| Task to complete |
Recast the text lines of the listing below as a JSON list of strings, one string per line, omitting blank lines and leaving the pictures out.

** Opening Study material block **

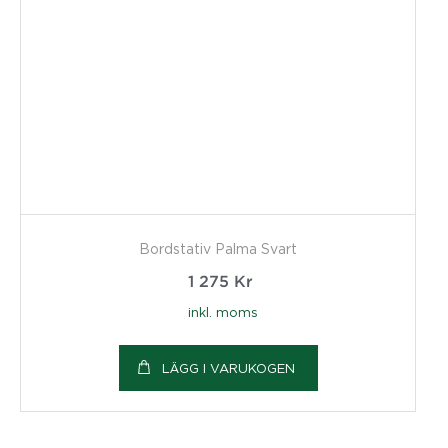
Bordstativ Palma Svart
1 275
Kr
inkl. moms
LÄGG I VARUKOGEN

** Closing Study material block **

| Solution |
[
  "Bordstativ Palma Svart",
  "1 275",
  "Kr",
  "inkl. moms",
  "LÄGG I VARUKOGEN"
]